A Novel Rejected by Big Publishers Wins a Major Literary Prize

There's hope for recognition for all of us poor writers... The lesson is: never give up, keep trying!

That's what  Irish author Eimar McBride did, she never gave up and this week-end the news came in: she just won the Baileys Women's Prize for Fiction for her debut novel, "A Girl is a Half-Formed Thing". 

That in itself would perhaps not be so remarkable, after all, it's a damn good title and universally considered to be "well-written, the work of a genius", if it weren't for the fact that Ms. McBride has spent nearly a decade trying to get published!

You read that right: almost 10 years trying...Yes, that's true determination for you! She was finally published in the UK by a small independent press and her book will come to the US in the fall, published by Coffee House Press. If you go on the website of her publisher, you discover it's an australian publisher and while her book is among the top ten, it is ranked...number five (but they quickly featured the book cover on their site - I love it!):



The book is available on Amazon.uk here, where it has garnered 27 customer reviews and is currently ranked at #50 in "contemporary fiction". And it's already in the US in ebook format, on Amazon.com here where it has only 6 customer reviews so far and stands at #10,837, as I write. But that is certain to change soon!
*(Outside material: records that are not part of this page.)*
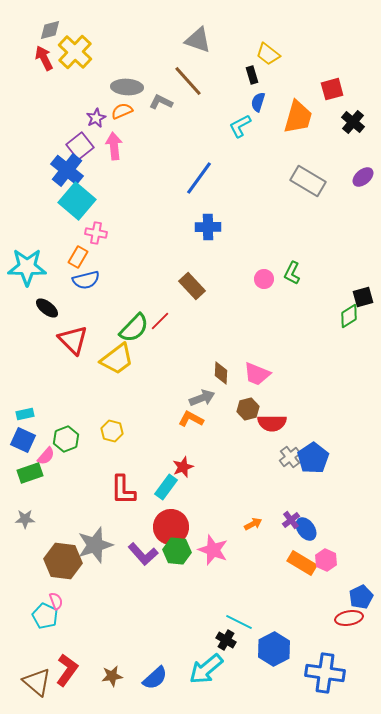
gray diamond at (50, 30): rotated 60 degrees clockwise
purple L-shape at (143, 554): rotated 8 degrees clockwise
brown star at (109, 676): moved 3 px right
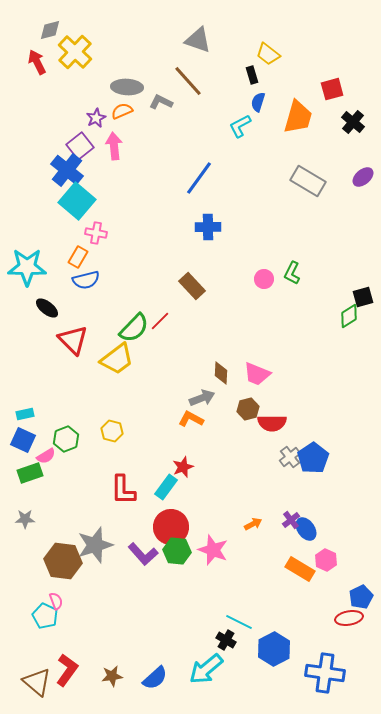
red arrow at (44, 58): moved 7 px left, 4 px down
pink semicircle at (46, 456): rotated 18 degrees clockwise
orange rectangle at (302, 563): moved 2 px left, 6 px down
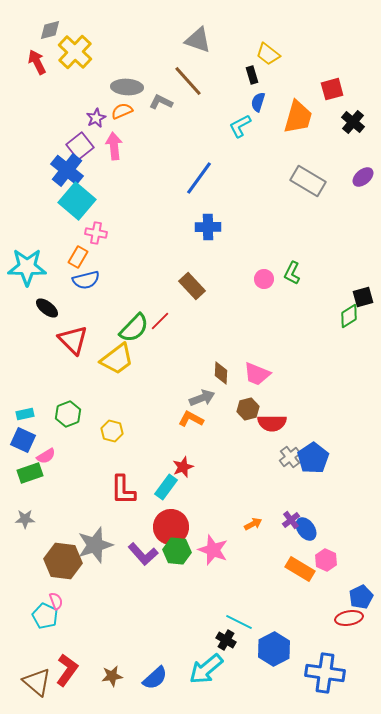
green hexagon at (66, 439): moved 2 px right, 25 px up
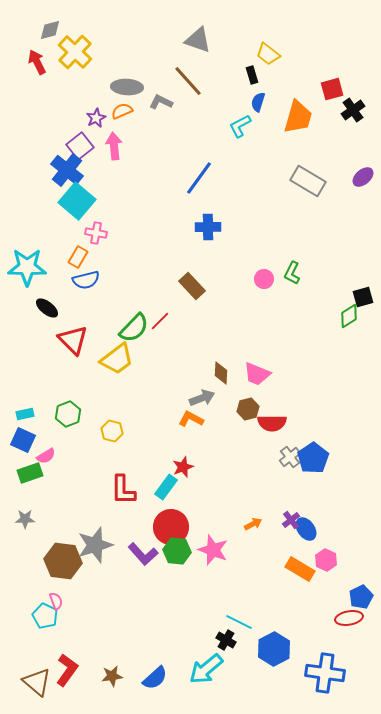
black cross at (353, 122): moved 12 px up; rotated 15 degrees clockwise
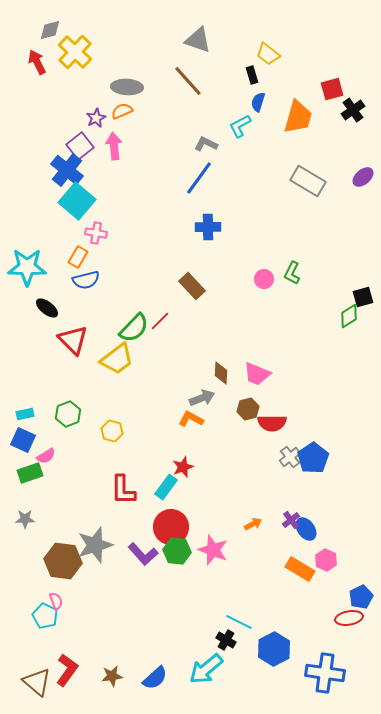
gray L-shape at (161, 102): moved 45 px right, 42 px down
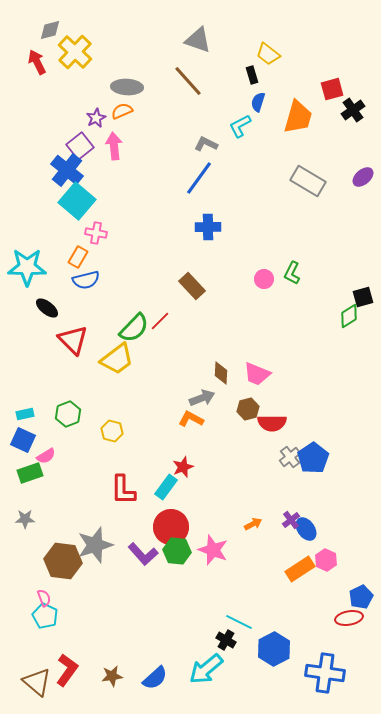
orange rectangle at (300, 569): rotated 64 degrees counterclockwise
pink semicircle at (56, 601): moved 12 px left, 3 px up
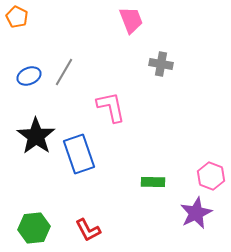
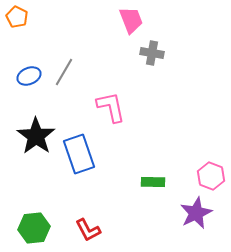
gray cross: moved 9 px left, 11 px up
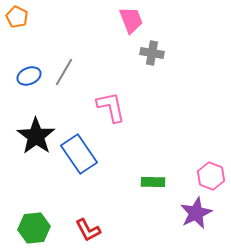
blue rectangle: rotated 15 degrees counterclockwise
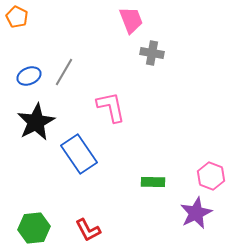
black star: moved 14 px up; rotated 9 degrees clockwise
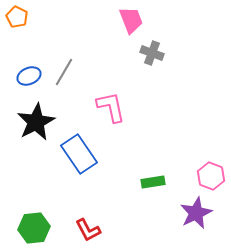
gray cross: rotated 10 degrees clockwise
green rectangle: rotated 10 degrees counterclockwise
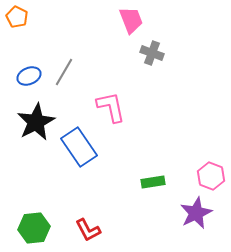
blue rectangle: moved 7 px up
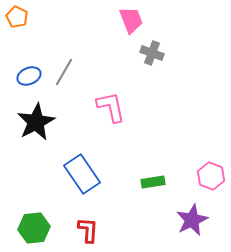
blue rectangle: moved 3 px right, 27 px down
purple star: moved 4 px left, 7 px down
red L-shape: rotated 148 degrees counterclockwise
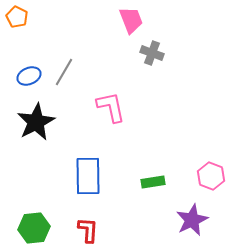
blue rectangle: moved 6 px right, 2 px down; rotated 33 degrees clockwise
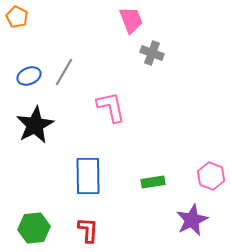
black star: moved 1 px left, 3 px down
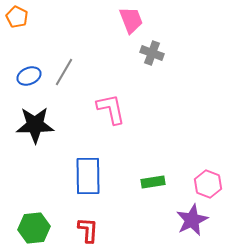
pink L-shape: moved 2 px down
black star: rotated 27 degrees clockwise
pink hexagon: moved 3 px left, 8 px down
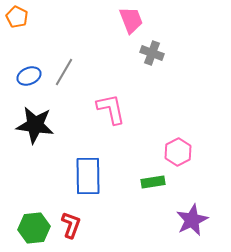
black star: rotated 9 degrees clockwise
pink hexagon: moved 30 px left, 32 px up; rotated 12 degrees clockwise
red L-shape: moved 17 px left, 5 px up; rotated 16 degrees clockwise
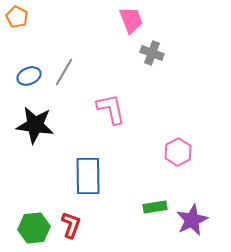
green rectangle: moved 2 px right, 25 px down
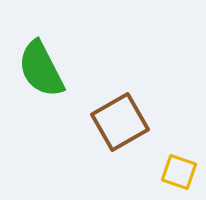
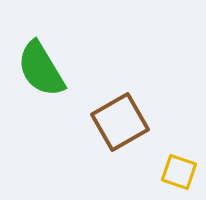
green semicircle: rotated 4 degrees counterclockwise
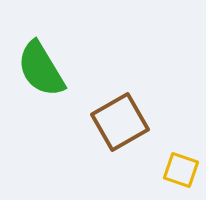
yellow square: moved 2 px right, 2 px up
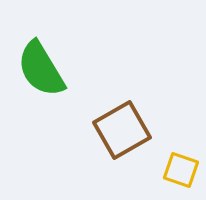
brown square: moved 2 px right, 8 px down
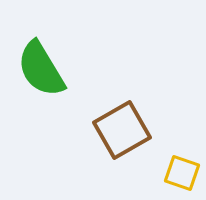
yellow square: moved 1 px right, 3 px down
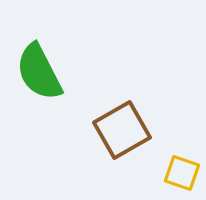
green semicircle: moved 2 px left, 3 px down; rotated 4 degrees clockwise
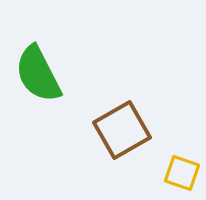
green semicircle: moved 1 px left, 2 px down
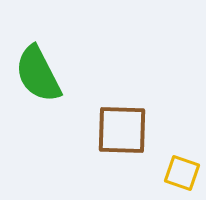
brown square: rotated 32 degrees clockwise
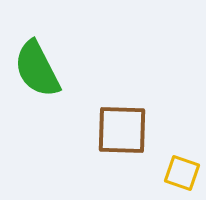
green semicircle: moved 1 px left, 5 px up
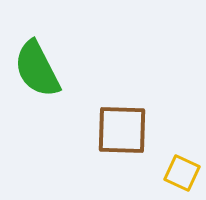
yellow square: rotated 6 degrees clockwise
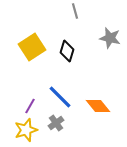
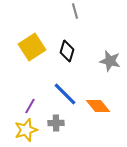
gray star: moved 23 px down
blue line: moved 5 px right, 3 px up
gray cross: rotated 35 degrees clockwise
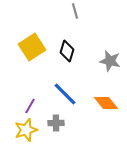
orange diamond: moved 8 px right, 3 px up
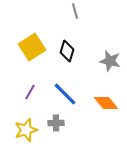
purple line: moved 14 px up
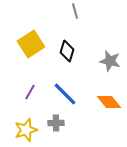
yellow square: moved 1 px left, 3 px up
orange diamond: moved 3 px right, 1 px up
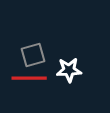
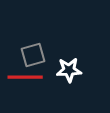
red line: moved 4 px left, 1 px up
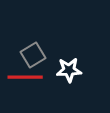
gray square: rotated 15 degrees counterclockwise
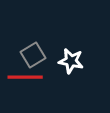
white star: moved 2 px right, 9 px up; rotated 15 degrees clockwise
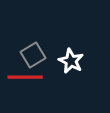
white star: rotated 15 degrees clockwise
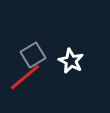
red line: rotated 40 degrees counterclockwise
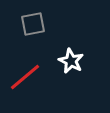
gray square: moved 31 px up; rotated 20 degrees clockwise
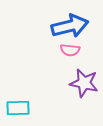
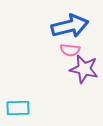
purple star: moved 14 px up
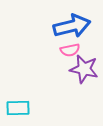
blue arrow: moved 2 px right
pink semicircle: rotated 18 degrees counterclockwise
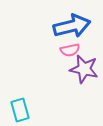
cyan rectangle: moved 2 px right, 2 px down; rotated 75 degrees clockwise
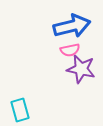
purple star: moved 3 px left
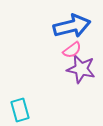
pink semicircle: moved 2 px right; rotated 24 degrees counterclockwise
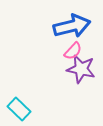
pink semicircle: moved 1 px right, 1 px down; rotated 12 degrees counterclockwise
cyan rectangle: moved 1 px left, 1 px up; rotated 30 degrees counterclockwise
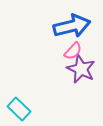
purple star: rotated 12 degrees clockwise
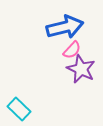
blue arrow: moved 7 px left, 1 px down
pink semicircle: moved 1 px left, 1 px up
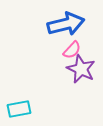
blue arrow: moved 1 px right, 3 px up
cyan rectangle: rotated 55 degrees counterclockwise
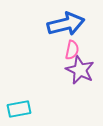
pink semicircle: rotated 30 degrees counterclockwise
purple star: moved 1 px left, 1 px down
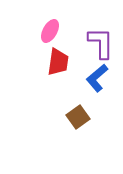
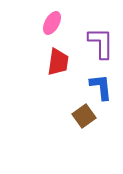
pink ellipse: moved 2 px right, 8 px up
blue L-shape: moved 4 px right, 9 px down; rotated 124 degrees clockwise
brown square: moved 6 px right, 1 px up
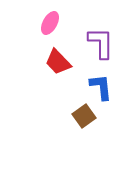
pink ellipse: moved 2 px left
red trapezoid: rotated 128 degrees clockwise
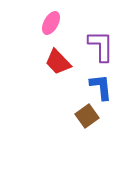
pink ellipse: moved 1 px right
purple L-shape: moved 3 px down
brown square: moved 3 px right
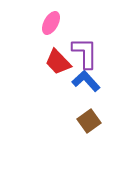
purple L-shape: moved 16 px left, 7 px down
blue L-shape: moved 15 px left, 6 px up; rotated 36 degrees counterclockwise
brown square: moved 2 px right, 5 px down
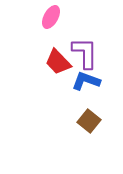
pink ellipse: moved 6 px up
blue L-shape: rotated 28 degrees counterclockwise
brown square: rotated 15 degrees counterclockwise
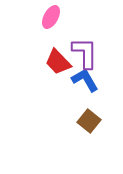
blue L-shape: moved 1 px left, 1 px up; rotated 40 degrees clockwise
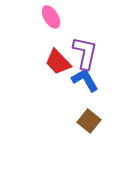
pink ellipse: rotated 60 degrees counterclockwise
purple L-shape: rotated 12 degrees clockwise
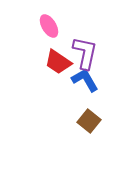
pink ellipse: moved 2 px left, 9 px down
red trapezoid: rotated 12 degrees counterclockwise
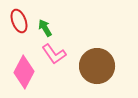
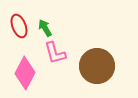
red ellipse: moved 5 px down
pink L-shape: moved 1 px right, 1 px up; rotated 20 degrees clockwise
pink diamond: moved 1 px right, 1 px down
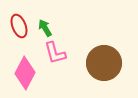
brown circle: moved 7 px right, 3 px up
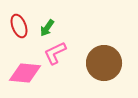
green arrow: moved 2 px right; rotated 114 degrees counterclockwise
pink L-shape: rotated 80 degrees clockwise
pink diamond: rotated 68 degrees clockwise
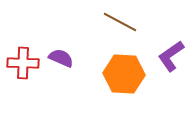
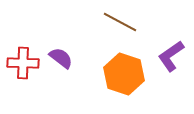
purple semicircle: rotated 15 degrees clockwise
orange hexagon: rotated 15 degrees clockwise
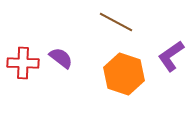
brown line: moved 4 px left
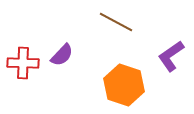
purple semicircle: moved 1 px right, 3 px up; rotated 95 degrees clockwise
orange hexagon: moved 11 px down
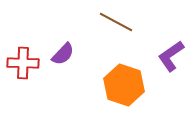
purple semicircle: moved 1 px right, 1 px up
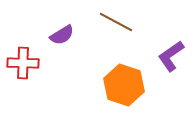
purple semicircle: moved 1 px left, 19 px up; rotated 15 degrees clockwise
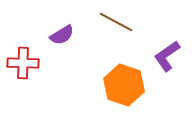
purple L-shape: moved 4 px left
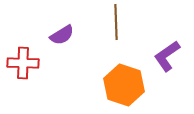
brown line: rotated 60 degrees clockwise
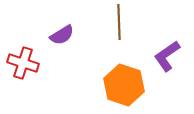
brown line: moved 3 px right
red cross: rotated 16 degrees clockwise
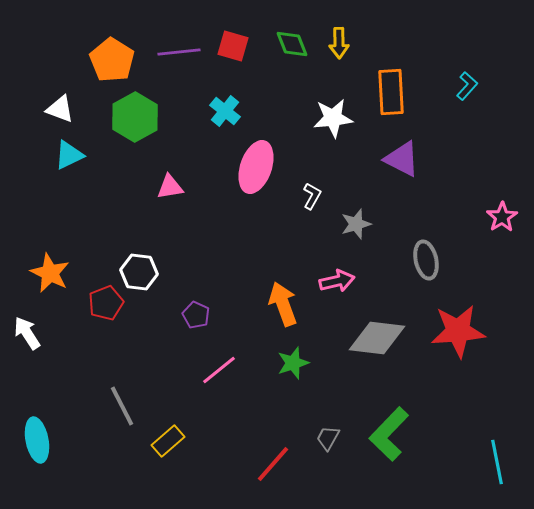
And to think she has beaten in the short list big name novelists like Donna Tartt, Chimamanda Ngozi Adichie and Jhumpa Lahiri...

Really a good reason to smile:


She wrote the book in 6 months when she was 27 and took all this time - she is now 36 - to get it published. Why? Because, as she told the BBC, publishers liked her writing but saw unsurmountable marketing difficulties, her book didn't fit into a "niche"

I haven't read it, but it's reportedly written in an unusual stream-of-consciousness style that takes you into the character's head and the subject is certainly harrowing: all about a young girl growing up in Ireland in the 1980s, going through a difficult relationship with her brother affected by a brain tumor in childhood. Add sexual abuse to the mix and you have a winner! Helen Fraser, chair of judges, said of McBride’s startling novel: “An amazing and ambitious first novel that impressed the judges with its inventiveness and energy.  This is an extraordinary new voice – this novel will move and astonish the reader.”


And plenty of money is showered on the winner: a £30,000 prize plus the bronze statuette - in this case, well-deserved. 

Fortunately not at all like the ending in Edward St Aubyn's brilliant new novel, Lost for Words (no spoilers, I won't tell you how it ends but it's very funny). That book bashes literary prizes in a hilarious way and it is clearly a "roman à clefs", with references to real people, no doubt celebrities that I cannot fathom not being into the London literary scene. But of one thing I'm certain, "Lost for Words" makes no references to the Baileys - it is more likely a bashing of the Man Booker Prize...





I love that cover too... 

So, I'm bringing you good news. While it's true that literary prizes have problems as St Aubyn so brilliantly and entertainingly points out, they can also make the difference in a writer's life...Congrats to Eimar!